Ballet Nacional de Cuba danced "Giselle" at Saratoga Performing Arts Center.
“Giselle” is one of the oldest surviving ballets. Dating back to 1841, not much predates it. And it remains, at least for me, the most romantic of Romantic ballets.
But often, productions can seem stale, quaint or just plain old-fashioned. This is not the case with the Ballet Nacional de Cuba’s rendering that was seen this week at the Saratoga Performing Arts Center. Everything about it -- the sets, the costumes and the dancing were impeccable. But what brought it to the level of undeniable beauty – was the choreography by Cuba’s iconic ballerina Alicia Alonso. A former member of the Ballet Russe de Monte Carlo, American Ballet Theatre and George Balanchine’s first New York troupe, American Ballet Caravan, Alonso learned from the best. And what she created in the second act – in which the vaporous Wilis devour men who betray them – was a scene of beauty and menace that is out of range for words.
Throughout her years as a dancer, Alonso was known for her Giselle – the delicate peasant girl who is wooed and falls for a handsome Royal, but dies when she learns he is engaged to another.
Alonso has clearly passed on her impassioned brilliance for the role to Grettel Morejon who portrayed the pretty innocent with heart-breaking fragility. Everyone in the seats truly believed she loves Albrecht; and Albrecht loves her. But when it is revealed that he is a duke, engaged to the glamorous Princess Bathilde, Giselle is shattered and dies.
The first act, in which we meet Giselle and her true love, starts as a happy one. It is harvest time and friends of Giselle are celebrating her betrothal. Hilarion, who is also in love with Giselle, is spoiling the levity by trying to insinuate himself between them. But nothing can dampen their joyous unity – until Albrecht’s deception is revealed.
The dancing was crisp and buoyant – a quartet of men showed the power of their Russian-based technique as they sprung straight in the air in hovering air splits. And the emotions, especially from Morejon, were delivered with convincing fervor.

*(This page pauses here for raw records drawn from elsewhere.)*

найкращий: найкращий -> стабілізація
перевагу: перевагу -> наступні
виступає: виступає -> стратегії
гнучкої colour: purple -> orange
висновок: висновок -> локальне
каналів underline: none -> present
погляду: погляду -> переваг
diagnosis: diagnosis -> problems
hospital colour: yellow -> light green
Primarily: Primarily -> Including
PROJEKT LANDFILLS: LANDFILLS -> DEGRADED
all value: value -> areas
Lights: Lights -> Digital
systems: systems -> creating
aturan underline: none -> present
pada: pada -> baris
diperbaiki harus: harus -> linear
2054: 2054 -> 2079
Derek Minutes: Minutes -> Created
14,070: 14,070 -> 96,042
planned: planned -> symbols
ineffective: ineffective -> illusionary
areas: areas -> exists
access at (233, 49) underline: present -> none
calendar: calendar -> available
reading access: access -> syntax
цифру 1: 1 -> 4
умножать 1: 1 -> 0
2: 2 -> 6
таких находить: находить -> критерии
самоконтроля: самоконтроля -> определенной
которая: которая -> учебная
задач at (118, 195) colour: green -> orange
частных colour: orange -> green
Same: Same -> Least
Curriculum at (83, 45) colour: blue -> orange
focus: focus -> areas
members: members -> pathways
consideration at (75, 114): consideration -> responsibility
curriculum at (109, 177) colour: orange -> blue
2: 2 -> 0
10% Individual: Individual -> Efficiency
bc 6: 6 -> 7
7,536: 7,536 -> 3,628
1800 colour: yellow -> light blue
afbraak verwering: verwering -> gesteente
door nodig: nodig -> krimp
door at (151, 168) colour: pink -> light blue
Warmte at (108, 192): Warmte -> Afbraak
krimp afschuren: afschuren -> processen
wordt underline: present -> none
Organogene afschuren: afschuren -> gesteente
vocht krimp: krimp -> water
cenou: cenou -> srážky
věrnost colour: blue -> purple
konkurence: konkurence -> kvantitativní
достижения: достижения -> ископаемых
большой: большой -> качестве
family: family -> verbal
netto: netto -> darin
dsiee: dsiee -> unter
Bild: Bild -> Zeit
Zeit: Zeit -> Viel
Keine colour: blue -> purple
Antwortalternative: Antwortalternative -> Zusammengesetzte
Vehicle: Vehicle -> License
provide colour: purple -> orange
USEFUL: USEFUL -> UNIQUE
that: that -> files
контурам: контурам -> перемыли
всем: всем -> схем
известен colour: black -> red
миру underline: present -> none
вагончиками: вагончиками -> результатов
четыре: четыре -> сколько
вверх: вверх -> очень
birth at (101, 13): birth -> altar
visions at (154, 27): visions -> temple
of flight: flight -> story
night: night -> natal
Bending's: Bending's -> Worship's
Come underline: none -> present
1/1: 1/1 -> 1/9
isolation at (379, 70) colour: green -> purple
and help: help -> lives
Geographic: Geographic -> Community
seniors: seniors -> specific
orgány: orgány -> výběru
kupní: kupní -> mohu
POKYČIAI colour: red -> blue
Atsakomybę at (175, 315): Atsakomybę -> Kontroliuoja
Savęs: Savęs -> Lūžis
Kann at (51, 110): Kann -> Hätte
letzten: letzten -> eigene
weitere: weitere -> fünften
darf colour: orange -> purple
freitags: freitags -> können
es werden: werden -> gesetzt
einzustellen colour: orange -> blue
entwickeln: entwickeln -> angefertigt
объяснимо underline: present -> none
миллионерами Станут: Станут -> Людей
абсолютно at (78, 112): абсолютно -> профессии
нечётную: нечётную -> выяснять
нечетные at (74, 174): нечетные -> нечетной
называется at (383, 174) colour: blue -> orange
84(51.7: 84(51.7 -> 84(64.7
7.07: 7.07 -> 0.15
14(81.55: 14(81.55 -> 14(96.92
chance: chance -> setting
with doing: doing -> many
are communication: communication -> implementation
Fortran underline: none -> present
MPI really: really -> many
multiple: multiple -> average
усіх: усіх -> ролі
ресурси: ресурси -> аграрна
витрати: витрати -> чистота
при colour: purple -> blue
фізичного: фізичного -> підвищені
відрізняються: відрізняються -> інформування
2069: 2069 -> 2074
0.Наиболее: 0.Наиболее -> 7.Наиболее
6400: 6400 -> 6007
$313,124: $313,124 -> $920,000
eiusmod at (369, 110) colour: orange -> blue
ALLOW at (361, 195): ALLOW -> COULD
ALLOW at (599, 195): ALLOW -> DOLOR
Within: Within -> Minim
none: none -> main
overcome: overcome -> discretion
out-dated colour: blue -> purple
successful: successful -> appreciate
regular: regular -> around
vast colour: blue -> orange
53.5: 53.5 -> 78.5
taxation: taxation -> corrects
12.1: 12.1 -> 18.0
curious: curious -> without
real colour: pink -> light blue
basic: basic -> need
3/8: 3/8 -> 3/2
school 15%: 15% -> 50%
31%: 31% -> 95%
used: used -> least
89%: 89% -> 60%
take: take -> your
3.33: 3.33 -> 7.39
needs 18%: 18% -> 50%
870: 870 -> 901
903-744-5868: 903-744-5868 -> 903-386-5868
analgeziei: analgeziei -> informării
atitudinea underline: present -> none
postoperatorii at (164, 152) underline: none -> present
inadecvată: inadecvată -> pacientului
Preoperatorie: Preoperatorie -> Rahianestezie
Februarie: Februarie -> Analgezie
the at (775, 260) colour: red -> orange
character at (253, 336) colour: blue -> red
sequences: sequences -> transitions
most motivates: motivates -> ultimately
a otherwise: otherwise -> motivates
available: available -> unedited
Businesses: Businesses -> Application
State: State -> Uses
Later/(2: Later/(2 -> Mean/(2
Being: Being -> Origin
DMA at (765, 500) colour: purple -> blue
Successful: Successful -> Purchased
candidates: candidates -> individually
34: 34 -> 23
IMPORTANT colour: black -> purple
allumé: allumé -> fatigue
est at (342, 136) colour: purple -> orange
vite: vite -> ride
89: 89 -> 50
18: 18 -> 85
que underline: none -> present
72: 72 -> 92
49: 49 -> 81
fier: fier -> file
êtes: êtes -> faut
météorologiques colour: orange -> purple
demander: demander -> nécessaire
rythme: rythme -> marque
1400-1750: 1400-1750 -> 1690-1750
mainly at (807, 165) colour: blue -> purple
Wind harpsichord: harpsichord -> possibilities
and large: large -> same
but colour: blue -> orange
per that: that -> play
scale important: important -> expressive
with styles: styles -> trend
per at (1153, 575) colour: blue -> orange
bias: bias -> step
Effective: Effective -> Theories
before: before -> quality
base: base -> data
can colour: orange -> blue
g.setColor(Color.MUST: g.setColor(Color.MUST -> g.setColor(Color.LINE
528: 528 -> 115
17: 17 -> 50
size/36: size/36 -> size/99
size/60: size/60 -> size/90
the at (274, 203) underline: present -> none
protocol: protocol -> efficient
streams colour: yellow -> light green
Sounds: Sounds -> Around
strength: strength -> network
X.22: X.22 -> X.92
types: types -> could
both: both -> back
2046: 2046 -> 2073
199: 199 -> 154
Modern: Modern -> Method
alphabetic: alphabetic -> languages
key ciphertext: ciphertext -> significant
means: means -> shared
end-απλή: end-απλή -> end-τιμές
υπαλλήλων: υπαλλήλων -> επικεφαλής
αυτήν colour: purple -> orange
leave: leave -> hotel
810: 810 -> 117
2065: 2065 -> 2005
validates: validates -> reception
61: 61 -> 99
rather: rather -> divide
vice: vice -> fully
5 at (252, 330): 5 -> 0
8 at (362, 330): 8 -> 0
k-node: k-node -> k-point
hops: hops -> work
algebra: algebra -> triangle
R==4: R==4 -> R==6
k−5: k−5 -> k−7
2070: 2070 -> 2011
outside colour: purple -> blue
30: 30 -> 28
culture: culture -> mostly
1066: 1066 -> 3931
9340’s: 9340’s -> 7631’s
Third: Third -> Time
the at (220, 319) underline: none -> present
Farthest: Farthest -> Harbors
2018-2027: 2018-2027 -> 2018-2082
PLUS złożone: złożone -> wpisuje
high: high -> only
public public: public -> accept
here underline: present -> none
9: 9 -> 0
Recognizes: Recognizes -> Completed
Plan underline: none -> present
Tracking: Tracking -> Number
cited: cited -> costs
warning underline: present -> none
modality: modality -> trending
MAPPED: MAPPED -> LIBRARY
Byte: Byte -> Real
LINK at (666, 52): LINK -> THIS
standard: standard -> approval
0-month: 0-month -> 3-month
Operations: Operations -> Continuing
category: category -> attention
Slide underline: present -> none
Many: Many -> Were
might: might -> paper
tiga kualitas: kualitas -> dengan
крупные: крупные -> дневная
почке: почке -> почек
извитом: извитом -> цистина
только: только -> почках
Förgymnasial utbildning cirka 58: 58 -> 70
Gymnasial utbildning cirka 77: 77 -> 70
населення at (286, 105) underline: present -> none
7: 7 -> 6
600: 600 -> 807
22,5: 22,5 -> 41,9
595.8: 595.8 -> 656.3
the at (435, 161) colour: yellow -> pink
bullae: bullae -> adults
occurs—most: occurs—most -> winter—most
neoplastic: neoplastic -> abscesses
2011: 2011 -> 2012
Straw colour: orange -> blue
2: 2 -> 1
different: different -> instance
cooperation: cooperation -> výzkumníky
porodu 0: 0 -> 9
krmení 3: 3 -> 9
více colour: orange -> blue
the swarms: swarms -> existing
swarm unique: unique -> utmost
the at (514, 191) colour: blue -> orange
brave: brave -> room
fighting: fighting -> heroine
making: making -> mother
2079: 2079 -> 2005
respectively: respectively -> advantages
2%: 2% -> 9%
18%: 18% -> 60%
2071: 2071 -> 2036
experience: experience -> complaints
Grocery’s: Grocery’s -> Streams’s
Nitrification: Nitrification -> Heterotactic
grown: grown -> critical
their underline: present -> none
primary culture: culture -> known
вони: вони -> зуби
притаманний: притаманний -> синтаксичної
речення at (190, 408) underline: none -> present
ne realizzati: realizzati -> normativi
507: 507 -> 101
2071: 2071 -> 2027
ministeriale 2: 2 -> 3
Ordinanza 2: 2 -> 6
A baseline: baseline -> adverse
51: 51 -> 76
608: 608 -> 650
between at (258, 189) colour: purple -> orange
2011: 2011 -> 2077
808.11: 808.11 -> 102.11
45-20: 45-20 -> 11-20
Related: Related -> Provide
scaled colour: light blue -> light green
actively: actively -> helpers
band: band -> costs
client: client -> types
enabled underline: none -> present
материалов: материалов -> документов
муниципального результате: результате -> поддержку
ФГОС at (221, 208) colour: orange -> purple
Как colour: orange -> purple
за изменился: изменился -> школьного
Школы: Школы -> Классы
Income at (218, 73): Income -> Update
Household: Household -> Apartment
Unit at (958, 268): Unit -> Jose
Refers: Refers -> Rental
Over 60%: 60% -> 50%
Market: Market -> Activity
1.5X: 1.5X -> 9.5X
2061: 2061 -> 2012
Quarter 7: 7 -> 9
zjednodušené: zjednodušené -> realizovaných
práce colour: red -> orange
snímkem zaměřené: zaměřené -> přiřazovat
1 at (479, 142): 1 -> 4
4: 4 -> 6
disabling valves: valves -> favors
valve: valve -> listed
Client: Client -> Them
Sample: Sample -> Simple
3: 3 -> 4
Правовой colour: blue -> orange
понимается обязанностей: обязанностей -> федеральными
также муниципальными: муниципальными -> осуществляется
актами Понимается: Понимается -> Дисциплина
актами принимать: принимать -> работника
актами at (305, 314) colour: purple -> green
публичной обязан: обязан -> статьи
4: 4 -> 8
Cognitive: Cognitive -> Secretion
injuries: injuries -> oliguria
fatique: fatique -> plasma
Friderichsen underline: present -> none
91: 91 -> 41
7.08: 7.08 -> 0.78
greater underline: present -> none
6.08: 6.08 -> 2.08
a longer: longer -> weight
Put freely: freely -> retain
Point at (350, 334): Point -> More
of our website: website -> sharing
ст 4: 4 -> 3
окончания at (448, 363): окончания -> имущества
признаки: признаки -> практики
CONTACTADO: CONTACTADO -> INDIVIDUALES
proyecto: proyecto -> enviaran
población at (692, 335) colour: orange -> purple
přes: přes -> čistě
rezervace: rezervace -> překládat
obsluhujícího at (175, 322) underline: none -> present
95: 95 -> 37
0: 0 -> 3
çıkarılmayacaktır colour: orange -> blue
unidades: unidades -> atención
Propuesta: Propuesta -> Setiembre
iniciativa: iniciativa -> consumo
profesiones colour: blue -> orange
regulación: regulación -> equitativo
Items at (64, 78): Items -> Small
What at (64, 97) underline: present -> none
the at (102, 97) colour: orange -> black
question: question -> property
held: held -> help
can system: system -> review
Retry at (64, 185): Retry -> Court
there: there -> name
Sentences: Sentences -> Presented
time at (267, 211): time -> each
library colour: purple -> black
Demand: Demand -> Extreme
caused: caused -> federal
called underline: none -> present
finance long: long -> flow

The second act, however, demanded that the audience acknowledge Ballet Nacional de Cuba’s greatness and importance. The scenes with the Wilis – all in white with ankle-length tutus – extolled gorgeous precision and power. The band of 24 ghostly women hovered in the forest near Giselle’s grave. At first, they moved like a bouquet of crystal flowers rotating in the moonlight – a glowing, alluring vision.
Yet upon meeting Hilarion, who grieved at Giselle’s grave, they transformed into an army of single-minded steel, entrapping and killing him. Abrecht was next, but Giselle rose from her grave and begged the Wilis Queen, Myrtha, to let him pass unharmed.
As the Wilis dispersed, the duet with Morejon and Rafael Quenedit as Albrecht was sweet and touching. As the sun rose, Giselle slipped from his arms and melted back into her grave. Albrecht fell upon its bed, crushed with grief.